[Collected data]
- - - -

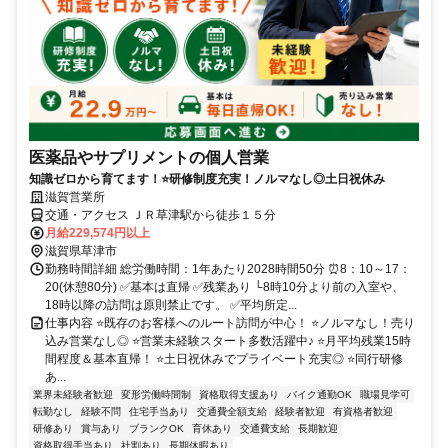
医薬品やサプリメントの個人営業
知識ゼロから育てます！⭐研修制度充実！ノルマなし◎土日祝休み
滋賀営業所
交通・アクセス ＪＲ草津駅から徒歩１５分
月給229,574円以上
滋賀県草津市
勤務時間詳細 総労働時間：1年あたり2028時間50分 ⏰8：10～17：
20(休憩80分) ✅基本は直帰 ✅残業あり └8時10分より前の入室や、
18時以降の訪問は原則禁止です。 ✅平均所定...
仕事内容 ⭐既存のお客様へのルート訪問が中心！ ⭐ノルマなし！売り
込み営業なし◎ ⭐営業未経験スタート多数活躍中♪ ⭐月平均残業15時
間程度＆基本直帰！ ⭐土日祝休みでプライベート充実◎ ⭐同行研修
あ...
業界未経験者歓迎
変形労働時間制
資格取得支援あり
バイク通勤OK
職場見学可
転勤なし
経験不問
住宅手当あり
交通費全額支給
経験者歓迎
有資格者歓迎
研修あり
賞与あり
ブランクOK
育休あり
交通費支給
長期歓迎
資格取得手当あり
社割あり
長期休暇あり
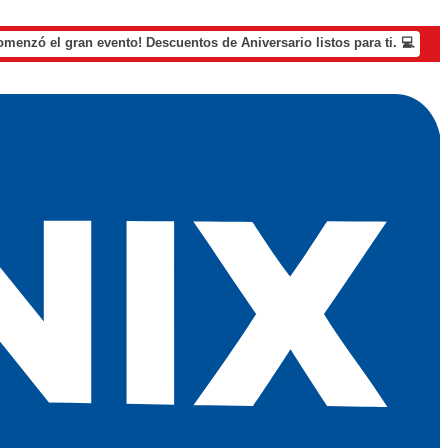
omenzó el gran evento! Descuentos de Aniversario listos para ti. 💻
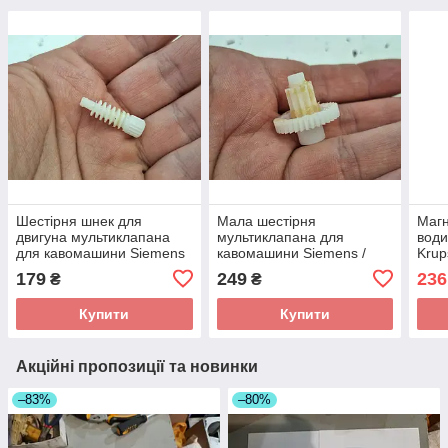
Шестірня шнек для
Мала шестірня
Магн
двигуна мультиклапана
мультиклапана для
води
для кавомашини Siemens
кавомашини Siemens /
Krup
/ Bosch б/у 240912 170914
Bosch б/у 240912 170914
0A1
179
249
236
₴
₴
0.185A 0.004 bar
0.185A 0.004 bar
Купити
Купити
Акційні пропозиції та новинки
–83%
–80%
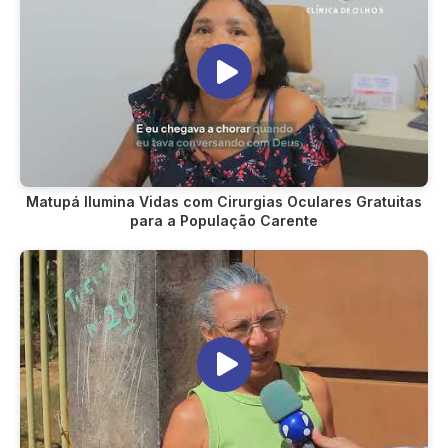
Matupá Ilumina Vidas com Cirurgias Oculares Gratuitas
para a População Carente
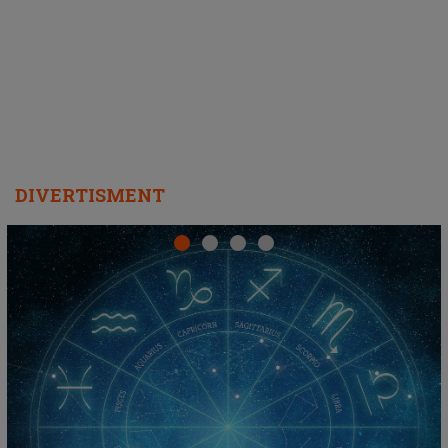
DIVERTISMENT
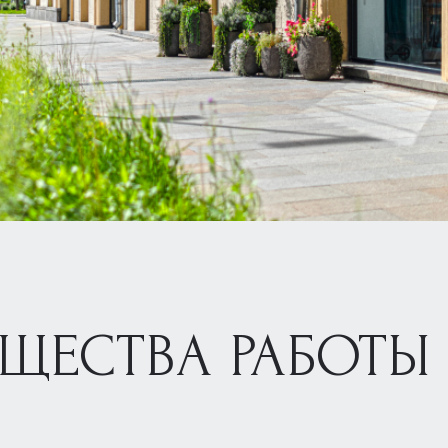
ЩЕСТВА РАБОТЫ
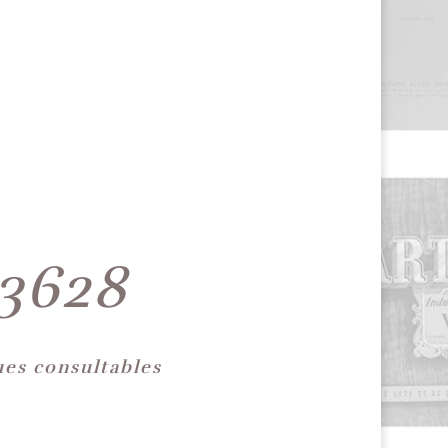
3628
es consultables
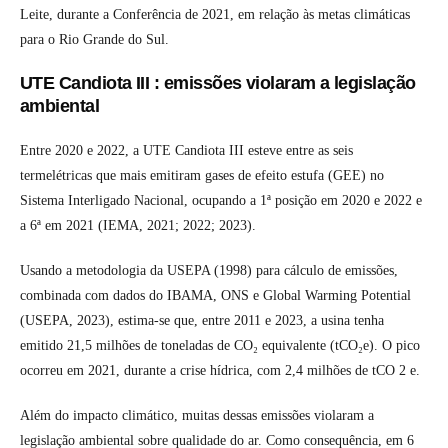
Leite, durante a Conferência de 2021, em relação às metas climáticas
para o Rio Grande do Sul.
UTE Candiota III : emissões violaram a legislação
ambiental
Entre 2020 e 2022, a UTE Candiota III esteve entre as seis
termelétricas que mais emitiram gases de efeito estufa (GEE) no
Sistema Interligado Nacional, ocupando a 1ª posição em 2020 e 2022 e
a 6ª em 2021 (IEMA, 2021; 2022; 2023).
Usando a metodologia da USEPA (1998) para cálculo de emissões,
combinada com dados do IBAMA, ONS e Global Warming Potential
(USEPA, 2023), estima-se que, entre 2011 e 2023, a usina tenha
emitido 21,5 milhões de toneladas de CO₂ equivalente (tCO₂e). O pico
ocorreu em 2021, durante a crise hídrica, com 2,4 milhões de tCO 2 e.
Além do impacto climático, muitas dessas emissões violaram a
legislação ambiental sobre qualidade do ar. Como consequência, em 6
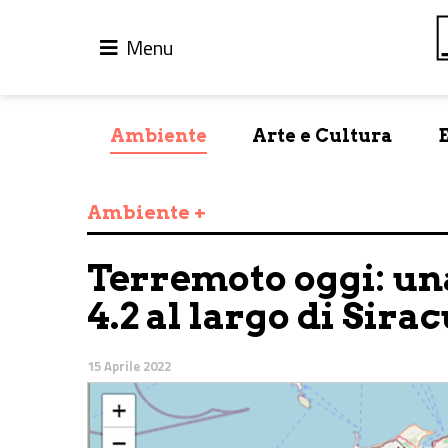
Menu
Ambiente
Arte e Cultura
Ambiente +
Terremoto oggi: un
4.2 al largo di Sira
15 Aprile 2022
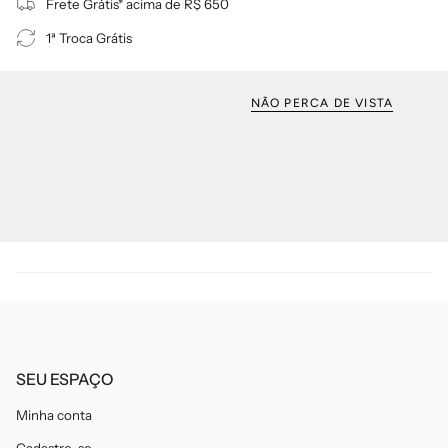
Frete Grátis* acima de R$ 650
1ª Troca Grátis
NÃO PERCA DE VISTA
SEU ESPAÇO
Minha conta
Cadastre-se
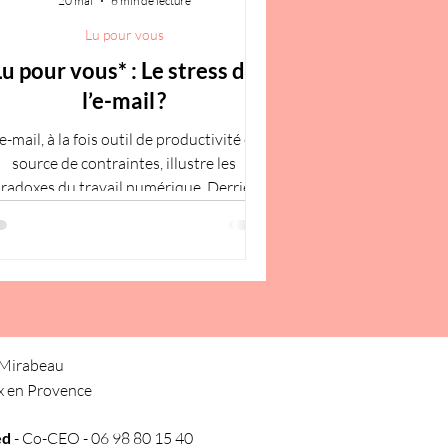
20 mai
6 min de lecture
Lu pour vous
Lu pour vous* : Le stress de
l’e-mail ?
’e-mail, à la fois outil de productivité et
source de contraintes, illustre les
radoxes du travail numérique. Derrière
a simplicité apparente, il génère charge
gnitive, interruptions et stress, surtout
pour les récepteurs. En éclairant le
décalage de perception avec les
etteurs, cet article propose des pistes
ncrètes pour mieux réguler les usages et
encourager une communication plus
 Mirabeau
équilibrée et consciente.
x en Provence
ed
- Co-CEO - 06 98 80 15 40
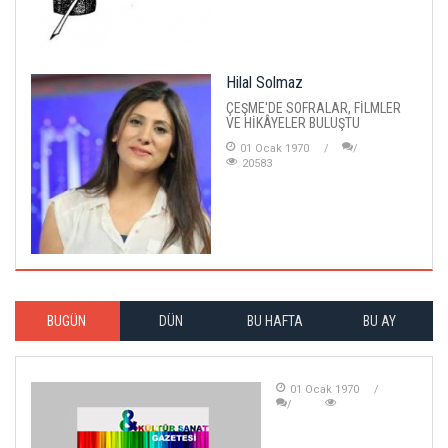
Hilal Solmaz
ÇEŞME'DE SOFRALAR, FİLMLER
VE HİKÂYELER BULUŞTU
01 Ocak 1970
20583
BUGÜN
DÜN
BU HAFTA
BU AY
01 Ocak 1970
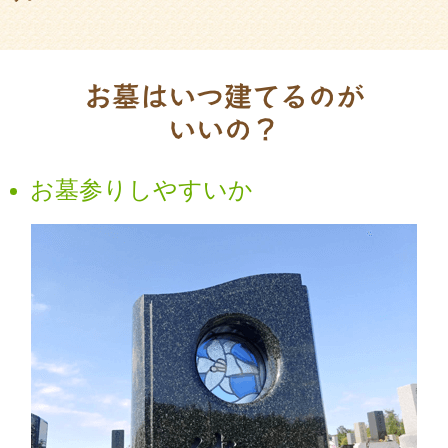
お墓はいつ建てるのが
いいの？
お墓参りしやすいか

- - - -

(WHAT TO PRODUCE):
Copy every line of text in the listing above with no changes, and omit the picture markers.

(COMPLETED TASK):
医薬品やサプリメントの個人営業
知識ゼロから育てます！⭐研修制度充実！ノルマなし◎土日祝休み
滋賀営業所
交通・アクセス ＪＲ草津駅から徒歩１５分
月給229,574円以上
滋賀県草津市
勤務時間詳細 総労働時間：1年あたり2028時間50分 ⏰8：10～17：
20(休憩80分) ✅基本は直帰 ✅残業あり └8時10分より前の入室や、
18時以降の訪問は原則禁止です。 ✅平均所定...
仕事内容 ⭐既存のお客様へのルート訪問が中心！ ⭐ノルマなし！売り
込み営業なし◎ ⭐営業未経験スタート多数活躍中♪ ⭐月平均残業15時
間程度＆基本直帰！ ⭐土日祝休みでプライベート充実◎ ⭐同行研修
あ...
業界未経験者歓迎
変形労働時間制
資格取得支援あり
バイク通勤OK
職場見学可
転勤なし
経験不問
住宅手当あり
交通費全額支給
経験者歓迎
有資格者歓迎
研修あり
賞与あり
ブランクOK
育休あり
交通費支給
長期歓迎
資格取得手当あり
社割あり
長期休暇あり
omenzó el gran evento! Descuentos de Aniversario listos para ti. 💻
Шестірня шнек для
Мала шестірня
Магн
двигуна мультиклапана
мультиклапана для
води
для кавомашини Siemens
кавомашини Siemens /
Krup
/ Bosch б/у 240912 170914
Bosch б/у 240912 170914
0A1
179
249
236
₴
₴
0.185A 0.004 bar
0.185A 0.004 bar
Купити
Купити
Акційні пропозиції та новинки
–83%
–80%
Matupá Ilumina Vidas com Cirurgias Oculares Gratuitas
para a População Carente
DIVERTISMENT
ЩЕСТВА РАБОТЫ
3628
es consultables
Leite, durante a Conferência de 2021, em relação às metas climáticas
para o Rio Grande do Sul.
UTE Candiota III : emissões violaram a legislação
ambiental
Entre 2020 e 2022, a UTE Candiota III esteve entre as seis
termelétricas que mais emitiram gases de efeito estufa (GEE) no
Sistema Interligado Nacional, ocupando a 1ª posição em 2020 e 2022 e
a 6ª em 2021 (IEMA, 2021; 2022; 2023).
Usando a metodologia da USEPA (1998) para cálculo de emissões,
combinada com dados do IBAMA, ONS e Global Warming Potential
(USEPA, 2023), estima-se que, entre 2011 e 2023, a usina tenha
emitido 21,5 milhões de toneladas de CO₂ equivalente (tCO₂e). O pico
ocorreu em 2021, durante a crise hídrica, com 2,4 milhões de tCO 2 e.
Além do impacto climático, muitas dessas emissões violaram a
legislação ambiental sobre qualidade do ar. Como consequência, em 6
Menu
Ambiente
Arte e Cultura
Ambiente +
Terremoto oggi: un
4.2 al largo di Sira
15 Aprile 2022
Frete Grátis* acima de R$ 650
1ª Troca Grátis
NÃO PERCA DE VISTA
SEU ESPAÇO
Minha conta
Cadastre-se
20 mai
6 min de lecture
Lu pour vous
Lu pour vous* : Le stress de
l’e-mail ?
’e-mail, à la fois outil de productivité et
source de contraintes, illustre les
radoxes du travail numérique. Derrière
a simplicité apparente, il génère charge
gnitive, interruptions et stress, surtout
pour les récepteurs. En éclairant le
décalage de perception avec les
etteurs, cet article propose des pistes
ncrètes pour mieux réguler les usages et
encourager une communication plus
 Mirabeau
équilibrée et consciente.
x en Provence
ed
- Co-CEO - 06 98 80 15 40
Hilal Solmaz
ÇEŞME'DE SOFRALAR, FİLMLER
VE HİKÂYELER BULUŞTU
01 Ocak 1970
20583
BUGÜN
DÜN
BU HAFTA
BU AY
01 Ocak 1970
お墓はいつ建てるのが
いいの？
お墓参りしやすいか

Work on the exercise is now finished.